**Page text**
= Beginning of Section =
Front Wheel Drive and Rear Wheel Drive systems both employ different models for acceleration and steering as well as their corresponding components. Likewise, they each possess their own apparent advantages and disadvantages, and with modern technology the gap between the two seems to narrow for the average driver. In this article we’ll be taking a look at these pros and cons intrinsic to each drive train system as they present themselves for typical and everyday use.
Front Wheel Drive
First up, Front Wheel Drive. Front wheel drive operates by sending the power from your engine to your two front tires. This is accomplished by having your transmission and differential connected to one central unit, the transaxle. The wheels are connected to the axle by universal joints, this allows for power to be smoothly sent to the front wheels. However, since the front wheels are also responsible for steering you’ll see an increased wear on your front tires over time. With FWD your vehicle is essentially being pulled forward by your front tires.
Having everything located in the front, with less complicated components, reduces the overall weight of the vehicle which allows for better gas mileage when compared to Rear Wheel or AWD/4WD drivetrains. However the increased weight in the front of the vehicle can lead to worse handling. Another problem that is more prevalent with Front Wheel Drive models is torque steer, which can cause your vehicle to pull to the left or the right when accelerating.
= End of Section =
**Check your understanding**
(a) Rewrite everything in the drivetrain comparison from "Front Wheel Drive and" down to "and everyday use.", substituting "typical motorist" for "average driver".
(b) Carry on the text comparing front and rear wheel drive from the point at which it stops.

**Data shown**
= Beginning of Section =
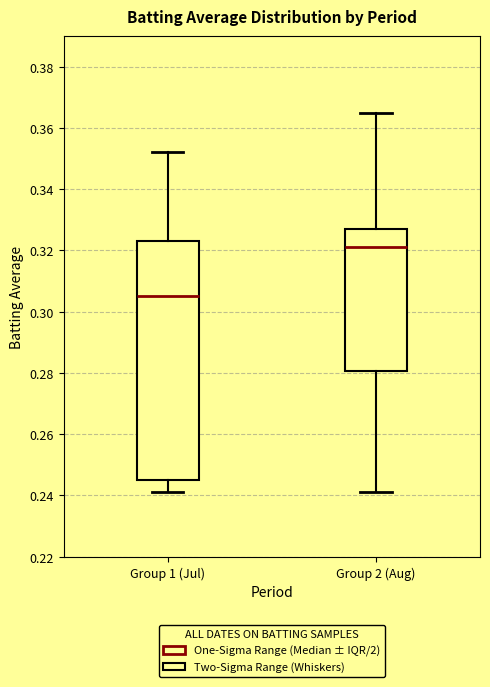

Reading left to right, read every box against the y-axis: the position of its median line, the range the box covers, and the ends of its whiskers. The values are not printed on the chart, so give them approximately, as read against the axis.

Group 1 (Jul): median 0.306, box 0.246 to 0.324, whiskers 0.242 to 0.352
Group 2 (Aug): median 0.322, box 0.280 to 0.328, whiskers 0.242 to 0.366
= End of Section =
**Answers for this exercise**
(a)
Front Wheel Drive and Rear Wheel Drive systems both employ different models for acceleration and steering as well as their corresponding components. Likewise, they each possess their own apparent advantages and disadvantages, and with modern technology the gap between the two seems to narrow for the typical motorist. In this article we’ll be taking a look at these pros and cons intrinsic to each drive train system as they present themselves for typical and everyday use.

(b)
Rear Wheel Drive
Now with Rear Wheel Drive power is sent to your rear axle, resulting in power being generated by your rear wheels, while steering and braking are handled by your front axle. This is accomplished by having your drive shaft connected to the transmission and differential by universal joints. This helps the driveshaft rotate easily which in turn is used to rotate the differential which rotates the wheels. Versus Front Wheel Drive, you’ll see a better weight distribution as the components are distributed between the front and rear of the vehicle. You’ll also see better handling in certain conditions to your rear wheels having better grip. In addition to better handling in dry conditions, you’ll also have an advantage when towing, as the power being generated is closer to the load you’re towing.
Some distinct disadvantages of Rear Wheel Drive are reduced rear interior space due to your transmission tunnel and driveshaft, which can also lead to reduced trunk space as this equipment may be located beneath the trunk. Due to the inclusion of a more complex and spread out drivetrain, your vehicle will also have a slightly increased weight. And because the system pushes rather than pulls your vehicle like with front wheel drive systems you can experience more difficulty handling in wet and snowy conditions. However this is greatly reduced with modern stability and traction control systems.
Differential: System that transfers the engine’s torque to the wheels. Effectively splits the power from the engine allowing wheels to rotate at different speeds.
Drive shaft: Component used to transmit power, torque, and rotation between other components in the drive train that may be separated by distance or a relative need. Necessary component in Rear Wheel Drive systems.
Torque Steering: The phenomenon found in mostly Front Wheel Drive vehicles where certain factors, such as the placement of the engine and steering components, may cause the vehicle to pull to the left/right when driving.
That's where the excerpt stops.